The way it’s supposed to work is that some medical marijuana caretakers have accidentally grown too much marijuana. They then provide their overages to provisioning centers for patients who don’t have caretakers — except these accidental overages aren’t accidental at all. This gray market was forced by the state legislature refusing to legitimize the market while the law enforcement arm wreaked havoc wherever there was an accommodating county prosecutor.
People who opened businesses with the sanction of their local community should not have ended up in court defending themselves.
This is the atmosphere that has dogged medical marijuana for a decade. It’s shameful. The state misses deadline after deadline while the MMLB digs incessantly into the minutiae of people’s lives in order to make sure they haven’t been doing the thing that they are getting licenses to do.
The Department of Licensing and Regulatory Affairs, which oversees the medical marijuana program, has been sending out letters to caretakers asking about overages and where they have dispensed them. LARA is also looking into where provisioning centers have been getting their stuff.
It may be about figuring out what the market is, but so far the state has not shown itself to be very friendly toward folks in the medical marijuana system. Some folks just aren’t going to answer those questions truthfully.
Rather than bring the black market inside a state regulatory system, state officials have sought to exclude those folks. That means that folks who are kept out are going to continue doing what they know how to do. With the possibility that recreational legalization will pass at the polls on Election Day, it doesn’t bode well for a smooth transition.
It’s impossible to say that the medical marijuana distribution system has gotten off to a rough start, because it still hasn’t started yet. A new set of provisioning center emergency rules was issued by LARA last week. It’s not just an extension of what has been — it sets up a number of different status categories for businesses. It’s broken up into folks who filed a prequalification on or before Feb. 15 and those who applied after. Then there are subcategories of those groups, including those who filed their secondary application by June 15 and those who have local authorization or not.
Those who applied by Feb. 15 and June 15 and have their local authorization can stay open. You may have noticed some changes at a provisioning center near you. Anybody who does not have all that must close down as of Sept. 15, last Saturday. Those facilities that are still standing will know if they have a license on Dec. 1. Those who don’t have a license on Dec. 1 must close by Dec. 15.

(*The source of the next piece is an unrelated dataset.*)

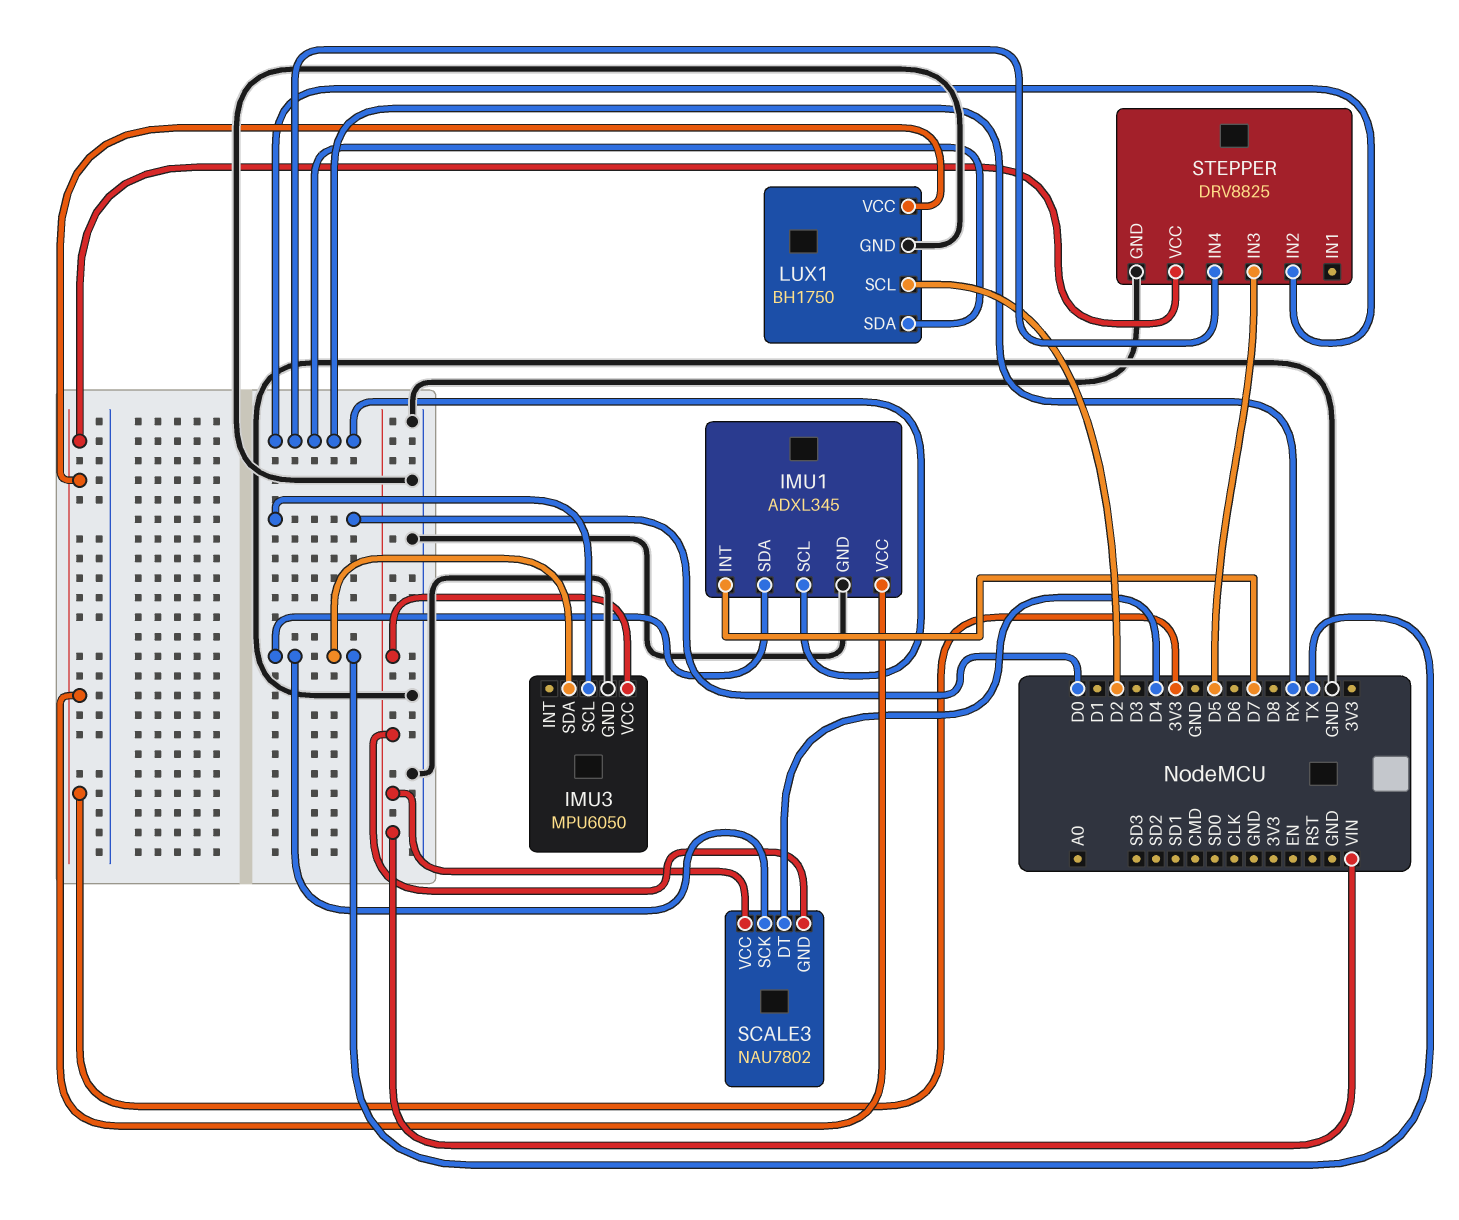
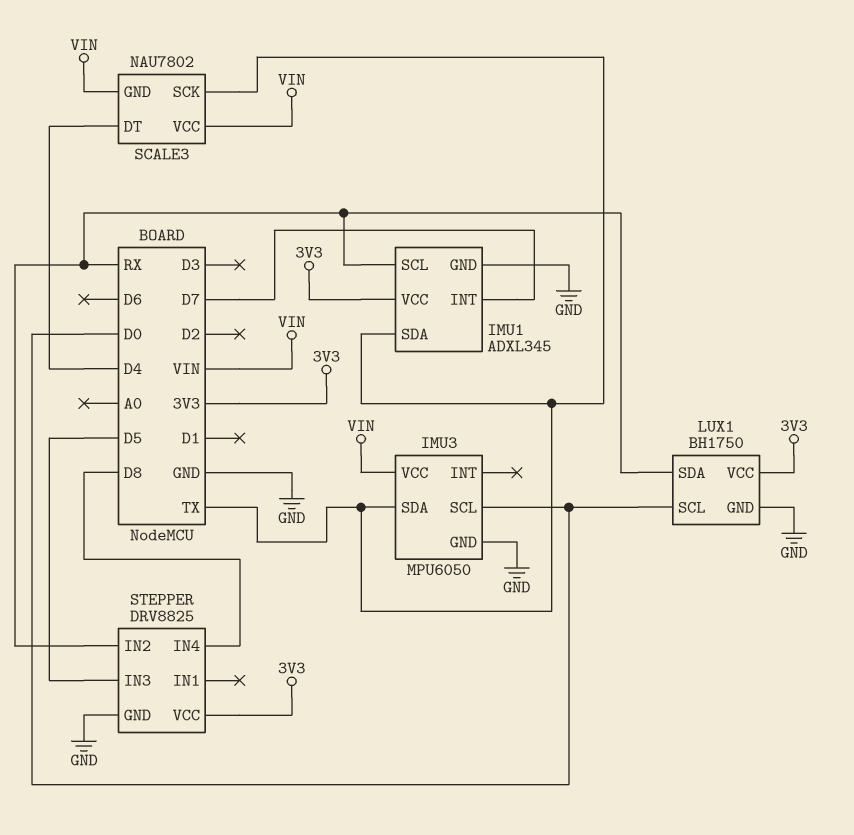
LUX1 pin SCL: D2 -> D0
STEPPER pin IN4: RX -> D8

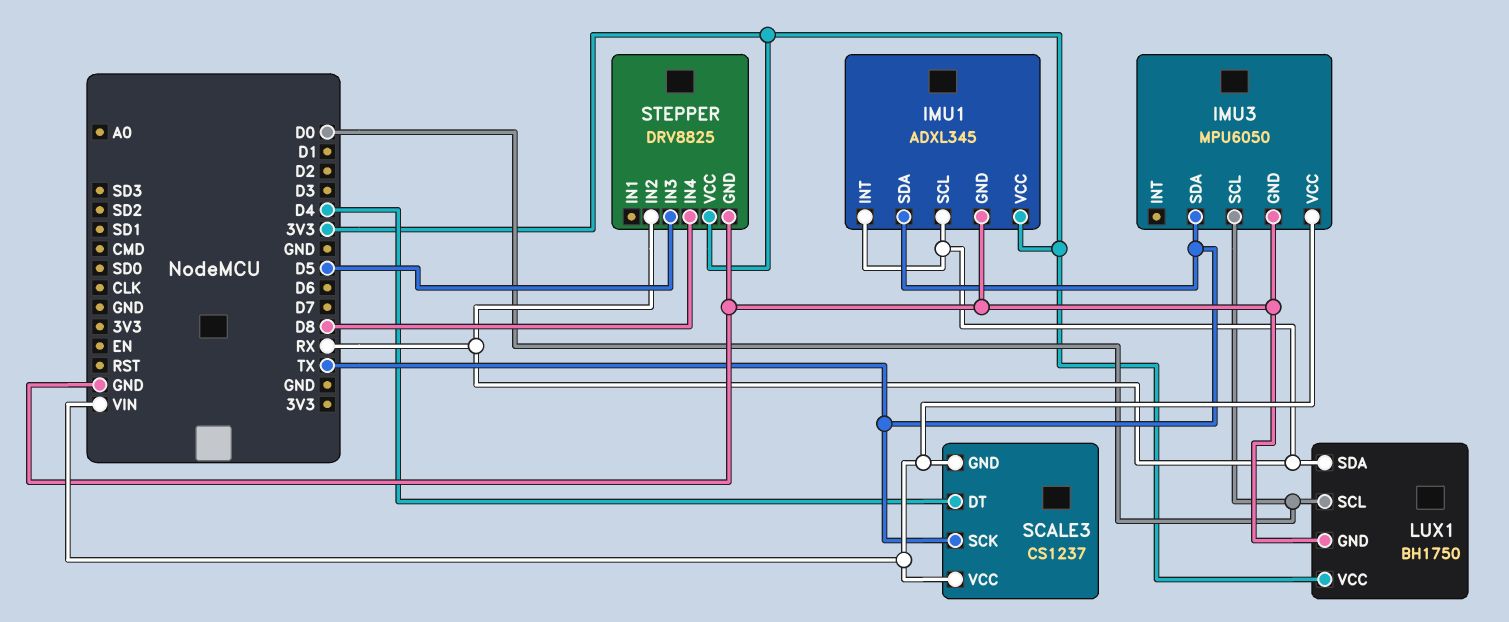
IMU1 pin INT: D7 -> RX
SCALE3: NAU7802 -> CS1237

Those who receive licenses on Dec. 1 must pay their licensing fees, and they have 30 days to come into full compliance with the regulations of the system. That includes getting products that have been lab-tested and from a licensed grower.
Facilities that have already received licenses can stay in operation, but have to return licenses to the state and wait for the Dec. 1 reset. It’s not clear when a next round of licenses will be granted.